Lourenço Mutarelli é autor
premiado de histórias em quadrinhos. Essa sua experiência na
prosa de ficção não é bem um romance: a narrativa se organiza
em diálogos, intercalados por pequenos trechos em "verso", como
os que acabo de citar. Os diálogos, entre "O Agente" e outra personagem, uma cantora chamada
"A Voz", seguem um ritmo muito
particular, pois as falas de um e
de outro não se alternam regularmente, como numa entrevista
pingue-pongue ou nas rubricas
de uma peça de teatro. Demoramos para perceber que o texto de
Mutarelli está na verdade mais
próximo do roteiro de uma história em quadrinhos, cujos desenhos, entretanto, não serão revelados ao leitor.

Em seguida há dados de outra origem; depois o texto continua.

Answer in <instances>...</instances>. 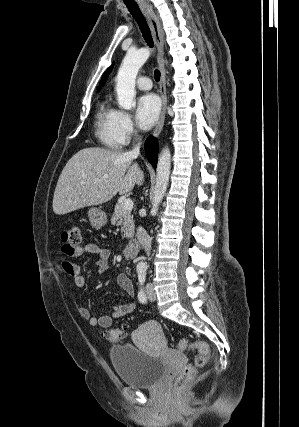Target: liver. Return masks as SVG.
Listing matches in <instances>:
<instances>
[{"mask_svg": "<svg viewBox=\"0 0 299 427\" xmlns=\"http://www.w3.org/2000/svg\"><path fill=\"white\" fill-rule=\"evenodd\" d=\"M131 152L91 147L77 152L58 179L53 211L57 215L99 205L117 193L130 192L143 184L144 175Z\"/></svg>", "mask_w": 299, "mask_h": 427, "instance_id": "obj_1", "label": "liver"}]
</instances>
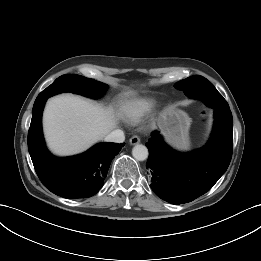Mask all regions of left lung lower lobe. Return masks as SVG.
Returning <instances> with one entry per match:
<instances>
[{"mask_svg": "<svg viewBox=\"0 0 261 261\" xmlns=\"http://www.w3.org/2000/svg\"><path fill=\"white\" fill-rule=\"evenodd\" d=\"M186 96L200 99L214 109V130L207 144L191 153H179L165 144L156 131L146 143L150 187L161 199L176 205L209 191L227 170L233 149L232 113L216 88L206 81Z\"/></svg>", "mask_w": 261, "mask_h": 261, "instance_id": "0a47b994", "label": "left lung lower lobe"}]
</instances>
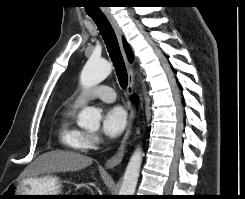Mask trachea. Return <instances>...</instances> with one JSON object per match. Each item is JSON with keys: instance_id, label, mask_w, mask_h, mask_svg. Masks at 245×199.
<instances>
[{"instance_id": "obj_1", "label": "trachea", "mask_w": 245, "mask_h": 199, "mask_svg": "<svg viewBox=\"0 0 245 199\" xmlns=\"http://www.w3.org/2000/svg\"><path fill=\"white\" fill-rule=\"evenodd\" d=\"M105 41L110 58L114 64L120 86L125 89L128 84V74L119 48L115 32L104 15L91 16Z\"/></svg>"}]
</instances>
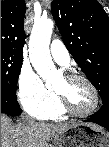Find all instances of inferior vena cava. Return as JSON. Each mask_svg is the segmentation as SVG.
I'll use <instances>...</instances> for the list:
<instances>
[{"label": "inferior vena cava", "mask_w": 109, "mask_h": 147, "mask_svg": "<svg viewBox=\"0 0 109 147\" xmlns=\"http://www.w3.org/2000/svg\"><path fill=\"white\" fill-rule=\"evenodd\" d=\"M21 117H22V122H21L22 124L32 125V124L35 123L34 120L32 118L28 117V116H24L22 114Z\"/></svg>", "instance_id": "602c4592"}]
</instances>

Temos só as falas, não as imagens: ao mesmo tempo, o livro gira em torno da interpretação
(obscura, inquietante, inconclusiva) de figuras, de fotos e de arcanos.
Estamos próximos da poética
surrealista, não no que tenha de
mais folclórico e exterior -delírio, verborragia, freudianismo
vulgar- mas pelo seu lado mais
insolúvel, hipnótico e vampiresco.
Quem foi à exposição de arte
dadá e surrealista no Instituto
Tomie Ohtake (em cartaz até 28
de novembro) pôde certamente
experimentar, diante de obras
como as de Man Ray ou de Max
Ernst, uma sensação de angústia,
de humor e de silêncio muito intensa, que parece transcender o
que o surrealismo tinha de mais
imediatamente provocador. É
como se muitas obras daquela
exposição tivessem energia própria; assemelham-se, de fato, a
máquinas destinadas a gerar
não se sabe bem o quê, e é esse
"não-saber", essa insciência, que
se implanta em nosso espírito, inquietante e corrosiva, como uma
semente de morte.
Como um câncer, talvez, ou como um feto ameaçador e indecifrável, que todos temos dentro de
nós mesmos. É esse o universo
mental de "O Natimorto", que se
expressa, entretanto, numa forma despojada, econômica, sem
nenhuma gesticulação feérica.
A história do livro segue uma
psicologia clássica e um roteiro
bastante claro: acompanhamos
um caso de amor que começa e
que termina, entre um caça-talentos e uma cantora. Pormenores estranhos se entreabrem, contudo, a cada página. A voz da
cantora tem a peculiaridade de
ser inaudível. Uma história estranha é contada e recontada, com
variações cada vez mais cruéis:
fala-se de um monstro que existe
no fundo de um poço e que, ao ser
encontrado, nada mais é do que a
nossa face refletida na água.
"Tu és isto" ("Tat tvam asi"): a
frase da sabedoria oriental é citada em "O Natimorto". O livro de
Mutarelli também funciona para
nós como um espelho, ao mesmo
tempo profundo, luminoso e impenetrável. Na tradição de Rimbaud e dos surrealistas -cujo interesse pelo ocultismo e pelo tarô é
bastante conhecido-, a literatura se afirma aqui como um ato de
vidência. Não se trata de ocultismo, entretanto, mas, sim, de revelação.